Ah, "Tractor Mechanic". That's got to be one of the best nicknames ever given to a player by his teammates. You just have to take one look at Chris Hoiles, and it all makes sense. It doesn't require a convoluted two-part explanation, like "Pronk".
The world may never know what Chris Hoiles was saying to the home plate umpire at this particular moment, in the middle of a road game in 1993. Perhaps he was complaining about the lousy coffee at the hotel. Maybe he was asking him if he thought weather-stripping was a wise investment. Possibly he's asking him if he saw the series finale of "Cheers" the previous week. It could be that he's telling the ump the sad story of how his breakout 1992 season was interrupted when that dirty no-good cheater Tim Leary hit him in the wrist.

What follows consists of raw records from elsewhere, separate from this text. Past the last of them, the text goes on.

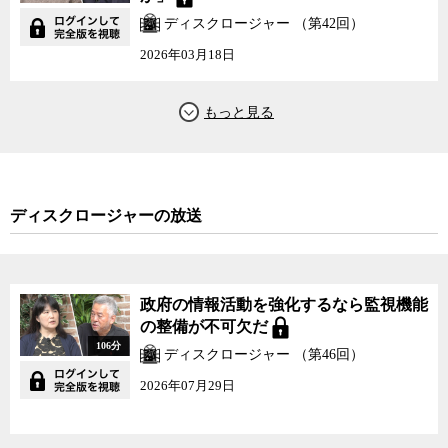
定についても、原子力規制委員会で検討する前に、経産省と原子力
ディスクロージャー （第42回）
規制庁が事前に打ち合わせをしていたことが内部リークによって明
2026年03月18日
らかになっている。そればかりかその会議を録音した音声データま
で存在しているのだ。にもかかわらず、正式にはそのような会議は
存在しないことになっており、よって議事録などは「不存在」とさ
れる。そして表の規制委員会の審議はこれ見よがしに公開され、ネ
ット中継まで行われているが、それは既に決まっている結論を上塗
りするだけのセレモニーでしかないというのが実情なのだ。
ことほど左様に原発に関わる意思決定を巡る公文書管理や情報公
ディスクロージャーの放送
開はデタラメで嘘と欺瞞に満ちている。どれだけ情報公開法を駆使
して意思決定過程を検証しようとも、出てくる情報がそもそも本物
ではないということでは、検証もできなければ責任の所在も見えて
こない。
政府の情報活動を強化するなら監視機能
の整備が不可欠だ
このように十分な外部からの監視ができない状況で下された決定
106分
ディスクロージャー （第46回）
に基づいて、原発を再稼働させ、60年を超えた運転を認め、廃炉に
2026年07月29日
なる原子炉跡に新型の原子炉の建設を認めて本当に大丈夫なのか。
本当に安全であるのなら、なぜきちんと公文書を作成して情報公開
を行い、国民にその意思決定の過程を見せないのか。三木氏とジャ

"Sure", says the ump. "I never get tired of hearing that one." He rolls his eyes and puts his mask back on.
I drive through York, Pennsylvania a couple times a year on my way to and from my family's summer cottage, and once or twice more to visit a friend who lives in Lancaster. Some day, I'll make a pit stop for a York Revolution game. Maybe I'll get the skipper's autograph on this card, and ask him what he was saying to the umpire.
He'll crinkle his brow, much like he did in this photo. He'll look at me like I'm some kind of weirdo.
"Heck, I don't know", he'll drawl in his aw-shucks, Ohioan dialect.
It's just as well. Whatever the truth might be, it's probably not as interesting as what I'd imagine.
I went to a ton of Orioles games in the early-'90s when I was growing up, and looking back, it seems like Jeff Tackett played in every game I went to instead of Hoiles. Call it bad luck or God just screwing with me, but we'd always go to games when he was resting.
ReplyDeleteSorry to hear that, William. If you want to talk about God screwing with you, my Dad scored tickets to a Sunday afternoon game against the Angels in 1995...game number 2,129 for Cal. I witnessed pre-history, and one lousy start by Jamie Moyer. Also, our seats were right next to the bullpens and an errant Doug Jones throw clattered into the screen and took a few years off of my life.
ReplyDeleteYa gotta watch out for Doug and his flaming balls, ya know....
ReplyDeleteThis card gets negative points for the clashing font-styles in which "Chris Hoiles" is rendered.
ReplyDeleteNow who thought that was a good idea?
I'll admit to liking the label-maker/typewriter hybrid; be gentle on me. You're just lucky that this is an AL East card - the color strips for the players' first names were coded by division. I believe the NL West was purple; other colors included a light blue and a seafoam green. Eesh.